_What you are asked to do_
Answer these questions from the forum thread about T-nuts below.
1. In what size boxes does the first poster get Propel Nuts?
2. What kind of reference does GulfcoastGuy ask readers to excuse?
3. What type of nut does bobj3 say he likes to use?

_Document segment_
+++
I use Propel Nuts. I get them in 50 pound boxes. Spiral shank exterior, female threaded shank interior, washer rim - they hold better than a squirrel on an oak tree. No glue required. Gluing T-nuts can cause a ton of problems when insertion takes place and female threads crap-up with adhesive. These will literally hold more load than a hex nut of the same thread size - I've had them tested in laboratories to satisfy ASTM people.


----------



## MAFoElffen (Jun 8, 2012)

OPG3 said:


> - they hold better than a squirrel on an oak tree.


Otis-
Was that a Eastern Gray Squirrel or Western Gray Squirrel? 

LOL. I was trying to imagine someone calculating the sheer and lateral forces of a squirrel hanging on to an acorn... (Inch pounds or PSI?)


----------



## GulfcoastGuy (Feb 27, 2012)

MAFoElffen said:


> Otis-
> Was that a Eastern Gray Squirrel or Western Gray Squirrel?
> 
> LOL. I was trying to imagine someone calculating the sheer and lateral forces of a squirrel hanging on to an acorn... (Inch pounds or PSI?)


It's just as easy as calculating the maximum air speed of a laden swallow. (please excuse the gratuitous Monty Python reference ... I couldn't resist)

GCG


----------



## bobj3 (Jan 17, 2006)

Hi

I tried the Propel type a time or two they just didn't hold well for me, they broke free easy and started to just spin in the hole (in hard wood and softwood) ..I like to use the 3 prong type cut off real short to the washer face..(about 1/8" long or so the norm.)

No glue needed if the hole is drilled at the right size,I don't use ASTM people I just use my own test,they hold or they don't 

Router Forums - View Single Post - Jig Storage & Shop made Knobs

===



OPG3 said:


> I use Propel Nuts. I get them in 50 pound boxes. Spiral shank exterior, female threaded shank interior, washer rim - they hold better than a squirrel on an oak tree. No glue required. Gluing T-nuts can cause a ton of problems when insertion takes place and female threads crap-up with adhesive. These will literally hold more load than a hex nut of the same thread size - I've had them tested in laboratories to satisfy ASTM people.


----------



## papasombre (Sep 22, 2011)

Hi, Chris.

Thanks for the thread but now, I can say as Bobj3 wrote ¨"...at one time I did buy them (knobs) but no more..."

Best regards.


----------
+++
_Information supplied_
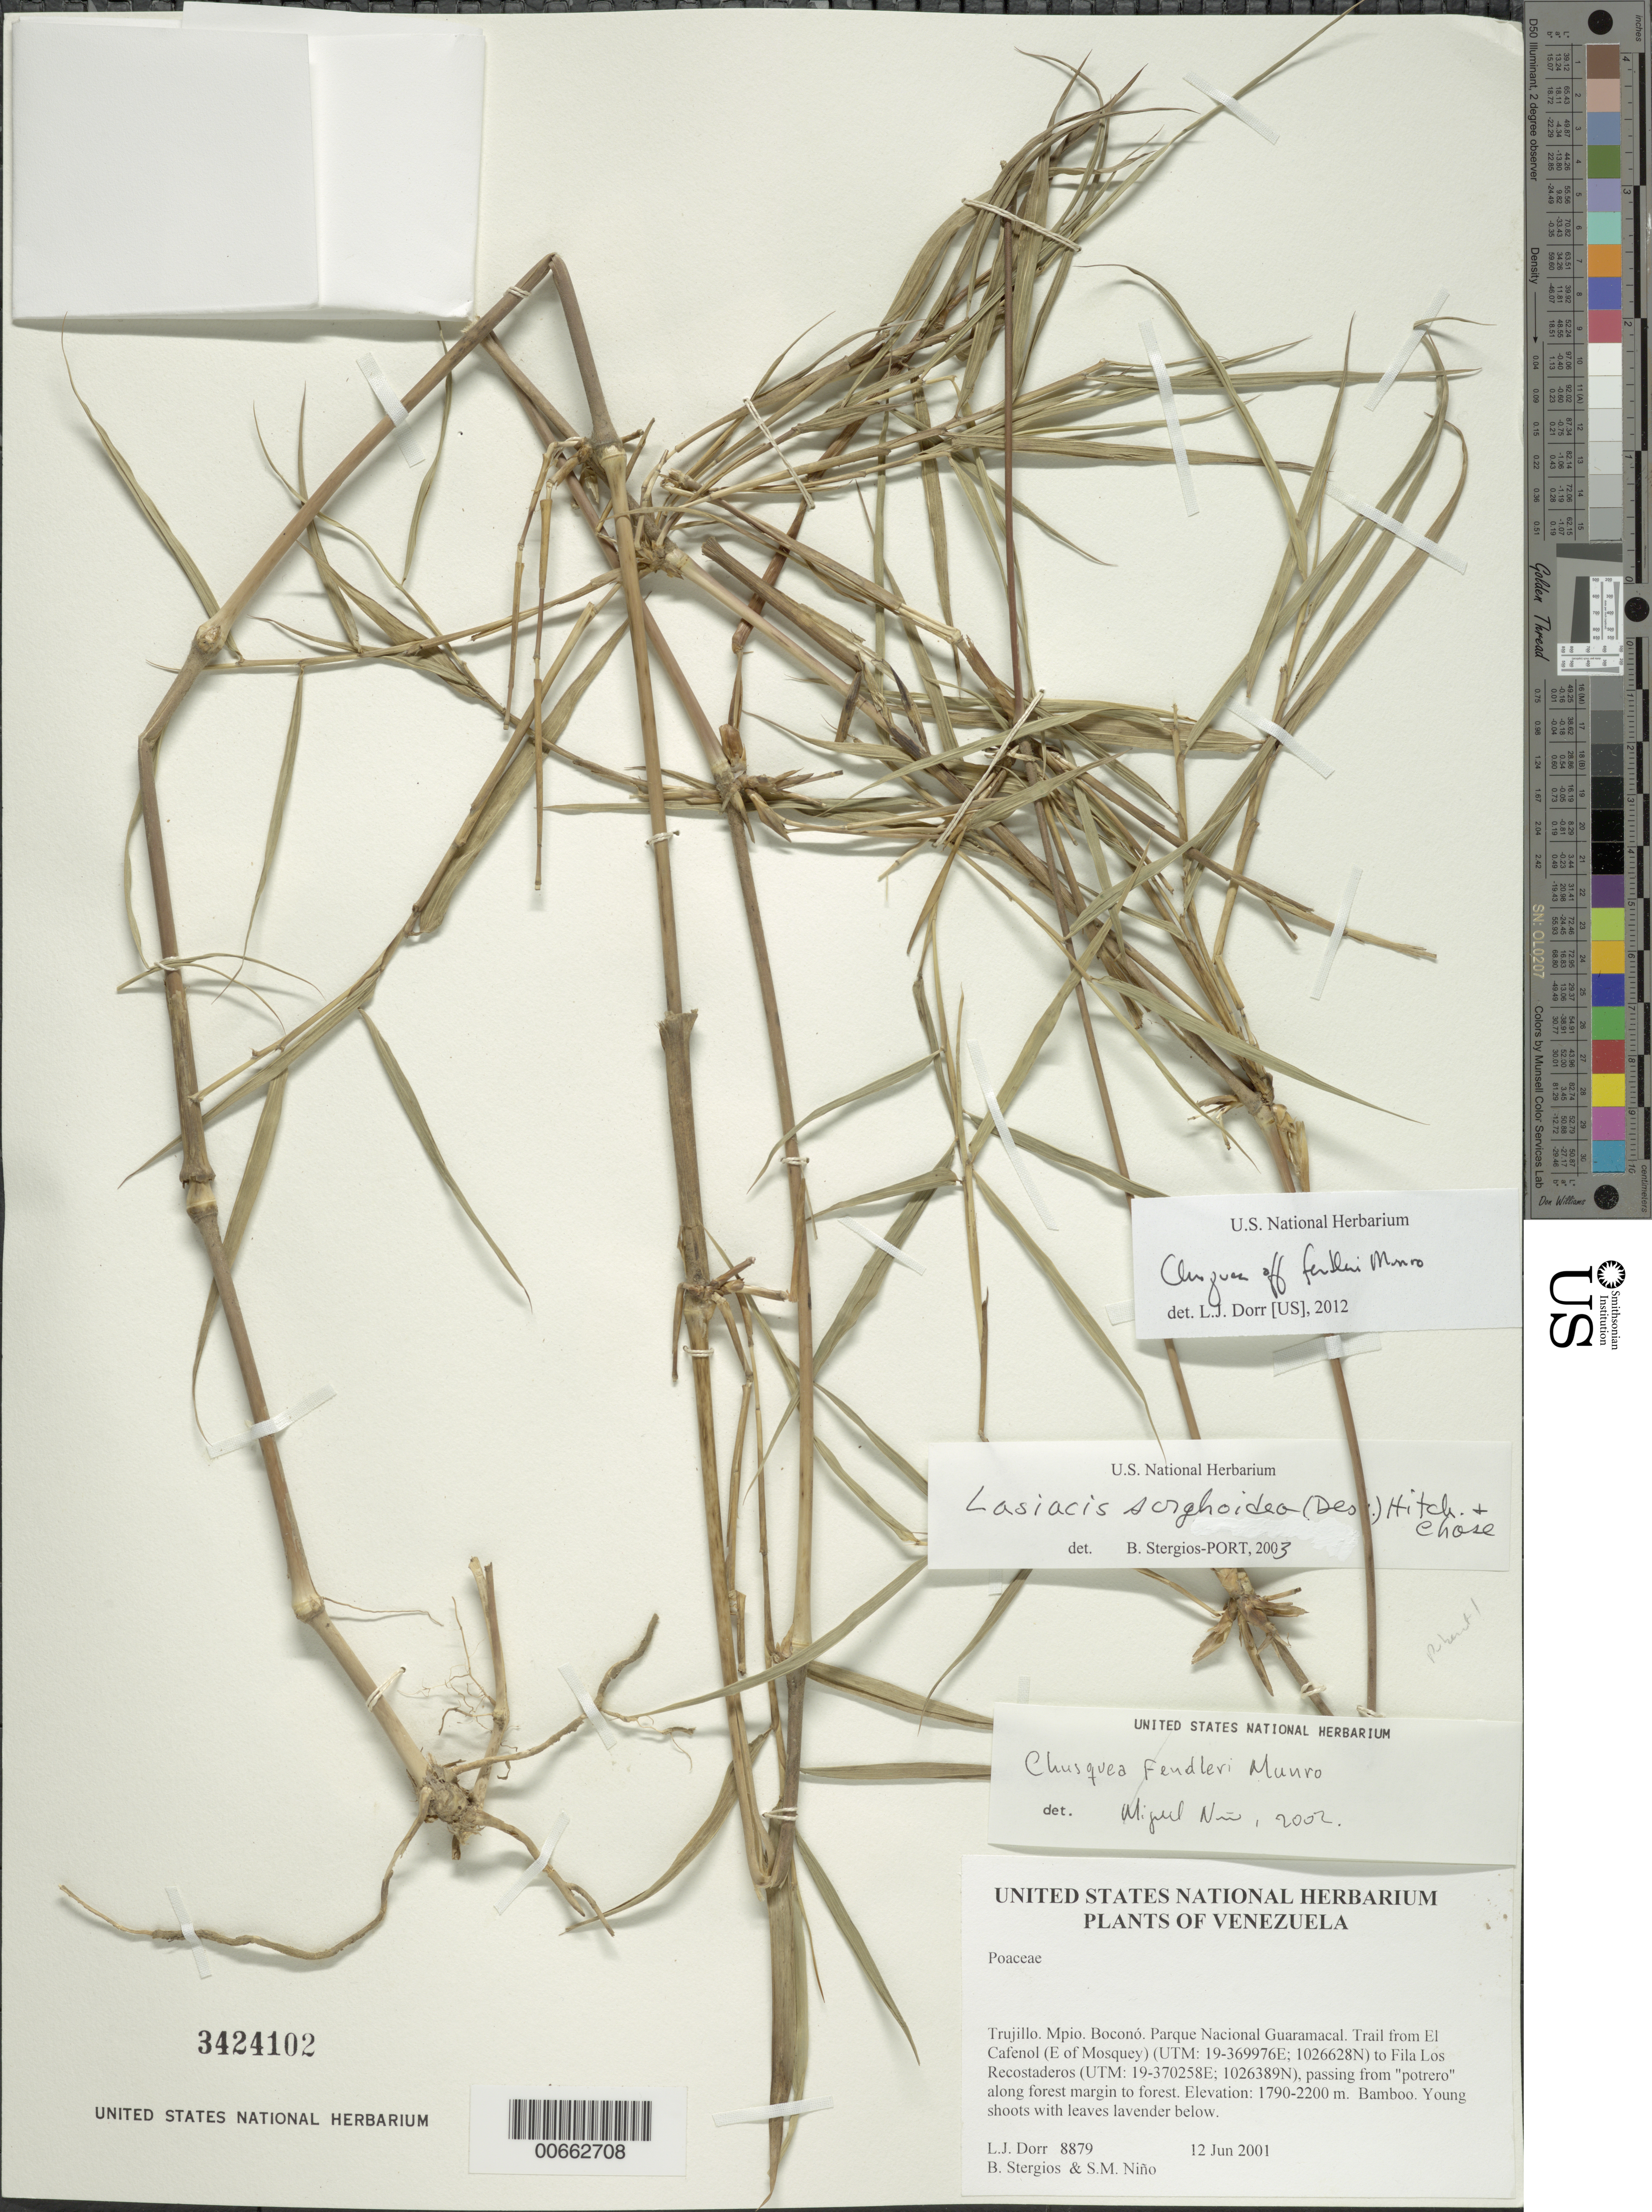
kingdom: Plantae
+++
_Solution for this task_
1. 50 pound boxes.
2. A gratuitous Monty Python reference.
3. The 3 prong type.